Dans les églises paroissiales urbaines, certains autels étaient – plus que d’autres – des foyers de maladie et de mort. Promettant guérison et bonheur, les reliques attiraient des foules de pèlerins, de pénitents et de nécessiteux. Lors des expositions publiques de célèbres reliques locales principalement, l’afflux de croyants devait être hallucinant. Églises et cathédrales abritaient aussi de nombreuses statues miraculeuses. En l’église Notre-Dame d’Anvers, par exemple, la statue de « Onze Lieve Vrouw op ‘t Stokske » (Notre-Dame sur sa perche) généra en peu de temps un afflux important de patients à la fois nécessiteux et reconnaissants, avec un pic de dons de dévotion dans les années 1490 et un déclin à partir du début des années 1520. La condition physique des patients laissait probablement à désirer. Qui disait malades nécessiteux disait plaies à l’odeur désagréable, inflammations et abcès purulents. Les ingrédients utilisés dans certaines huiles médicinales, les pommades, crèmes et baumes faits maison contribuaient à l’odeur épouvantable. Dans leur quête désespérée de guérison ou de soulagement de la douleur, les gens s’accrochaient aux remèdes les plus divers. Des ingrédients (« remèdes secrets ») tels que des excréments de chauve-souris, du fumier de bœuf, de l’urine humaine, du smegma, du sperme séché et du sang d’enfant ont été appliqués sur de nombreux corps malades jusqu’au XVIIIᵉ siècle. Désespoir et vanité allaient de pair. Les Secreti souvent imprimés du médecin et alchimiste italien Alessio Piemontese – publiés à Anvers dans un ouvrage intitulé Les secrets de reverend signeur Alexis Piémontois (1557) – recommandaient, entre autres, « des fientes de pigeon et quelques plumes d’une nouvelle poule » pour obtenir de belles mains.

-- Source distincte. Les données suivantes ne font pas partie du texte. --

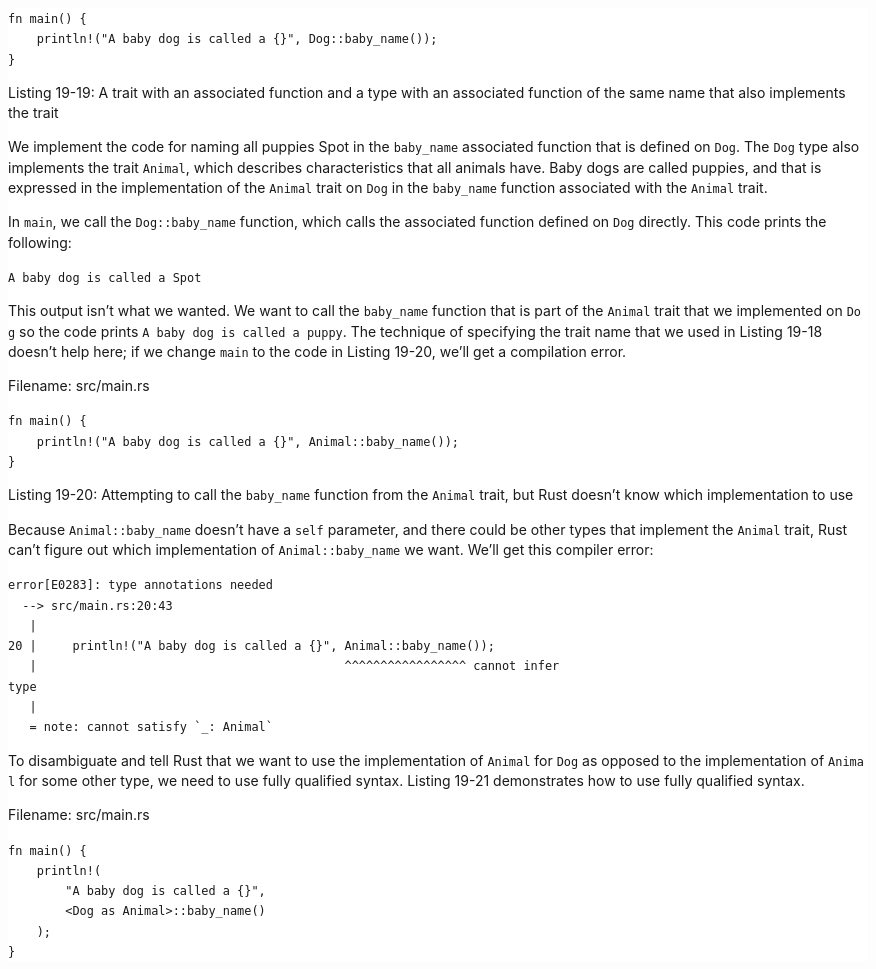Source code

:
 ```
fn main() {
    println!("A baby dog is called a {}", Dog::baby_name());
}
```

Listing 19-19: A trait with an associated function and a type with an associated function of the same name that also implements the trait

We implement the code for naming all puppies Spot in the `baby_name` associated function that is defined on `Dog`. The `Dog` type also implements the trait `Animal`, which describes characteristics that all animals have. Baby dogs are called puppies, and that is expressed in the implementation of the `Animal` trait on `Dog` in the `baby_name` function associated with the `Animal` trait.

In `main`, we call the `Dog::baby_name` function, which calls the associated function defined on `Dog` directly. This code prints the following:

```
A baby dog is called a Spot
```

This output isn’t what we wanted. We want to call the `baby_name` function that is part of the `Animal` trait that we implemented on `Dog` so the code prints `A baby dog is called a puppy`. The technique of specifying the trait name that we used in Listing 19-18 doesn’t help here; if we change `main` to the code in Listing 19-20, we’ll get a compilation error.

Filename: src/main.rs

```
fn main() {
    println!("A baby dog is called a {}", Animal::baby_name());
}
```

Listing 19-20: Attempting to call the `baby_name` function from the `Animal` trait, but Rust doesn’t know which implementation to use

Because `Animal::baby_name` doesn’t have a `self` parameter, and there could be other types that implement the `Animal` trait, Rust can’t figure out which implementation of `Animal::baby_name` we want. We’ll get this compiler error:

```
error[E0283]: type annotations needed
  --> src/main.rs:20:43
   |
20 |     println!("A baby dog is called a {}", Animal::baby_name());
   |                                           ^^^^^^^^^^^^^^^^^ cannot infer
type
   |
   = note: cannot satisfy `_: Animal`
```

To disambiguate and tell Rust that we want to use the implementation of `Animal` for `Dog` as opposed to the implementation of `Animal` for some other type, we need to use fully qualified syntax. Listing 19-21 demonstrates how to use fully qualified syntax.

Filename: src/main.rs

```
fn main() {
    println!(
        "A baby dog is called a {}",
        <Dog as Animal>::baby_name()
    );
}
```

En théorie, les plus grands malades, comme les victimes de la peste, n’avaient pas le droit d’assister aux services religieux. Dans la pratique toutefois, c’était le portefeuille qui décidait. L’auteur anonyme d’un traité médical du seizième siècle notait ainsi sinistrement : « On affirme généralement que l’or est bon pour la lèpre. C’est véridique… sans l’être vraiment. Véridique parce que les riches ont le droit de vivre dans leurs propres maisons, et qu’importe s’ils sont tellement lépreux que leur nez tombe et qu’ils ne ressentent pas la moindre douleur lorsqu’ils se coupent ou se brûlent, nul ne parlera de ‘lèpre’. Mais quand le pauvre présente une minuscule tache sur son orteil, il doit aussitôt s’exiler. Voilà comment l’or aide, et de nulle autre manière. » L’auteur faisait ici allusion aux ingrédients exubérants (comme l’or) qui étaient transformés en onguents et huiles médicinales pour la classe aisée.